An intravenous drug is administered to delineate the coronary vessels and the patient can return to his daily activities after the examination. Considering that coronary artery disease is now the leading cause of morbidity and mortality in economically developed countries, it seems that CT angiography is now a routine examination.
The Calcium Scoring measurement measures and evaluates calcium deposition in the coronary vessels of the heart and is an important indicator of the possibility of developing serious heart disease, or even strokes. Calcium deposits in the arteries of the heart are a strong sign that atherosclerotic plaques are likely also present within the coronary vessels, capable of leading to heart attack and/or sudden death.
Population groups for which the examination is indicated
- Patients with atypical angina pectoris
- People with high predisposing factors for coronary heart disease
- By-pass patients who will be able to avoid serial catheterizations to check their grafts
The following must be emphasized: people with atypical angina pectoris or with high predisposing factors are a population that does not have diagnosed coronary artery disease. In this population CT coronary angiography functions more as a preventive control (screening) to diagnose a serious condition in time.
Its sensitivity and specificity are quite high and even higher than those of other tests used for preventive screening such as mammography.
It is the safest, painless, bloodless and non-traumatic screening method for all categories of examinees and patients, because it does not show any of the possible complications like classic coronary angiography.
At the same time, it is an extremely simple examination in its execution process and its cost is much lower than that of classic coronary angiography.
Coronary angiography at Iatropolis Medical Group
In the Iatropolis medical group, the examination has been carried out for fifteen years, and there is an ever-increasing interest in it from the medical world. In the first steps there were several problems, which had to do with two characteristics of the vessels of the heart: their small dimensions and their constant movement with the heartbeat. Patients with more than 65 contractions per minute could not be tested reliably. Gradual improvements occurred in the intervening period, but the problem of vascular movement was not finally overcome. Thus a significant number of examinations were non-diagnostic or in one examination parts of the vessels could not be assessed. These limitations delayed the acceptance of CT angiography by the cardiology community and its wider application.
The new innovative Siemens SOMATOM Definition Flash CT has the innovation of carrying two detector lamp systems. With this technology the time needed to create an incision is 83 milliseconds, exactly half compared to the machines of the immediate previous generation. The experience of the Iatropolis group in a large number of tests carried out in recent years shows that the movement of the coronary vessels in patients with high heart rates is no longer a problem.

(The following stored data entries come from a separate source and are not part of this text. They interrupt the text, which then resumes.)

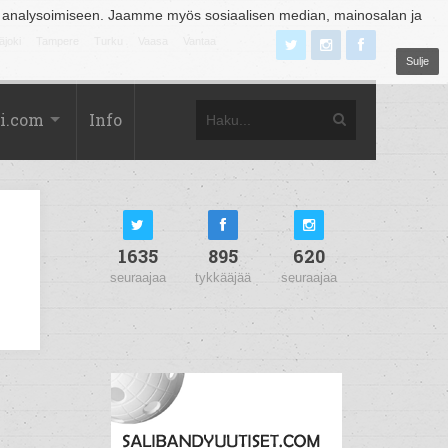
 analysoimiseen. Jaamme myös sosiaalisen median, mainosalan ja
äjoki
Tampere
Turku
Vaasa
Vantaa
Sulje
i.com
Info
1635
895
620
seuraajaa
tykkääjää
seuraajaa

At the same time, the results from publications in reputable medical journals show very high accuracy compared to classic coronary angiography.
The negative diagnostic value of the test (NPV) is 99.4%, which means that, if it is normal, the patient does not suffer from coronary artery disease.
The positive diagnostic value (PPV) is 85.7% which means that if there are findings on CT coronary angiography, the patient probably has significant stenoses of their coronary vessels.